Growing up, we’d go fishing just about every weekend. Prior to my first cast, I’d be fairly excited about the prospects of having a good day of catching fish. Shortly thereafter, my attention deficit disorder would kick in and I’d be skipping rocks and playing with the bait. To stare aimlessly at a bobber in hopes of some famished fish hooking on to the juicy night crawler dangling a foot or so below the surface, left me bored in about…hmmm…let’s say maybe 30 seconds.
As the morning would progress, it was inevitable that in some mysterious, unexplained way, a ball of fishing line would emerge at the end of my pole. A tangled ball of confusion would show up inviting me to take the time to untangle. This, of course, would be nothing more than a deceptive exercise in futility and further exacerbate the frustration of the day – yeah, sort of like the economy.
The tangled ball of fishing line of my youth pales in comparison to today’s economic blob we attempt to unwind. We pull one of the loose ends for a few seconds and it gives us the false hope of unwinding. As our progress comes to an abrupt stop, only then do we realize a tighter knot will be the result. Truly, our economy is intertwined with the goings on around the globe. Nothing inside the economy is operating independently or unilaterally. Oh, what a tangled web we weave.
Yep, the economic woes of Greece and Spain adversely affect our stock market. Yeah, reduced American wealth leads to reduced consumer spending. Subsequently, this leads, in part, to cuts in school districts, state governments and local municipalities. Reduced tax revenue equates to reduced services and jobs, and less spending.
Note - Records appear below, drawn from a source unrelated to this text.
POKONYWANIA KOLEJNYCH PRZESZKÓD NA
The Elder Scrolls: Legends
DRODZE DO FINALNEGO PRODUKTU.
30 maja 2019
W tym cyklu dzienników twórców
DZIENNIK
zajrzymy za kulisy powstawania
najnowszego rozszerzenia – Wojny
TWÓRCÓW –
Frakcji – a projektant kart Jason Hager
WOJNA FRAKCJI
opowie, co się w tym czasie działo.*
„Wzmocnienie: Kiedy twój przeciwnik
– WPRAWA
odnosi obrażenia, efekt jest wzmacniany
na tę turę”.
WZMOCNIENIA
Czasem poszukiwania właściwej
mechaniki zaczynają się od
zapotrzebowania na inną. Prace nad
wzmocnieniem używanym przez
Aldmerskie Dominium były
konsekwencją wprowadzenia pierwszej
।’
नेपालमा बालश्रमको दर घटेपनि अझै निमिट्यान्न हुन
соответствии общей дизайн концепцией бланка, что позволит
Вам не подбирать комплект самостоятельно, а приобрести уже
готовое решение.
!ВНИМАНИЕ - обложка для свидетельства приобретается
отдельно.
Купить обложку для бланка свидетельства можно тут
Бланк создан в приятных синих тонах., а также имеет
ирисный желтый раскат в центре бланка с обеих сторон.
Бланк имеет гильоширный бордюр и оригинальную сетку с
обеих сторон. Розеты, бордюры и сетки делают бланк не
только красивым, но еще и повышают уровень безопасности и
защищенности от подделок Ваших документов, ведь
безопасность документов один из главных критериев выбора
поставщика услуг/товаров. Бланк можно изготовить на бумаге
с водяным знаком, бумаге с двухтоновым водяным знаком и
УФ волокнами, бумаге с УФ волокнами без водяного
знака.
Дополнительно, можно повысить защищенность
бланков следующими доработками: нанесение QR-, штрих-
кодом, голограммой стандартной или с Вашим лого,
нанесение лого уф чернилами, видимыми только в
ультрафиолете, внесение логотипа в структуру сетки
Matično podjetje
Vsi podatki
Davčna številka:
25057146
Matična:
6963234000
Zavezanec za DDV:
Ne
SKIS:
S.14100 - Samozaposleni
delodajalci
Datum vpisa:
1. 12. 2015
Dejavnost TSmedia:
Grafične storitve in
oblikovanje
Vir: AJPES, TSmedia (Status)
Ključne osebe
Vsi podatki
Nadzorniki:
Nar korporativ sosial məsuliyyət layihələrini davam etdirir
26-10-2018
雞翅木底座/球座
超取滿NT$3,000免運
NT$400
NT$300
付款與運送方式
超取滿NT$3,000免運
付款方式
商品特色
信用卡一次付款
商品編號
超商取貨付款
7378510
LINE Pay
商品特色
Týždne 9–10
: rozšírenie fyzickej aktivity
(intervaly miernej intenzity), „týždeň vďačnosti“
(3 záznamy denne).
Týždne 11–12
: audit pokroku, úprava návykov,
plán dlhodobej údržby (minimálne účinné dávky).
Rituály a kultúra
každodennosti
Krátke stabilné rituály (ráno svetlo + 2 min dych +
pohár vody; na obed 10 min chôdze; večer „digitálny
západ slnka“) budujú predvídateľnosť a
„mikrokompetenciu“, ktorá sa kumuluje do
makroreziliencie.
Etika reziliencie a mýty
Oh yeah, another thing to watch. We’re holding our breath that there will not be a geo-political uprising anywhere in the world any time soon – that means more upset.
In response to tough times, folks are trying to save more money which, in turn, means even less spending. Without spending, we buy less stuff. Because of less stuff, less people work; which means more unemployment. That means even less spending; which insures further reductions in jobs. Is there more?
Gas prices usually drift north in the summer. That means the transportation costs from manufacturers to grocery shelves are more expensive. This usually means that the gas costs get passed along to us, but not right now. Right now, we’re not spending money. So if prices go up, then we’ll spend even less. That means low-to-no inflation. That’s a good thing, right? Unfortunately, that borders on deflation, and that’s not good. As a result, that means nobody makes any return on their savings. In addition, cheap prices mean fewer profits from sales. Uh-oh, it all ends up leading to slower job creation. Make it stop. Please make it stop!
So, when private businesses and consumers don’t spend money, the government does. Seems reasonable except that the government doesn’t have the money to spend. That means we (the good ol’ USA) go into debt. That debt is expensive and is usually paid for by increasing taxes on wages, goods, services, etc. When we pay more taxes, we have less to spend and save. That can’t be good, can it?
Growing up, fishing was OK. Messing around on the shore when I should have been fishing was even more fun. But that nasty ball of fishing line – what a pain! Hindsight being 20/20, the convoluted ball of line was nothing compared to the current economic crisis. Where do we go from here? Didn’t somebody say the recession was over? Well then, let’s get going.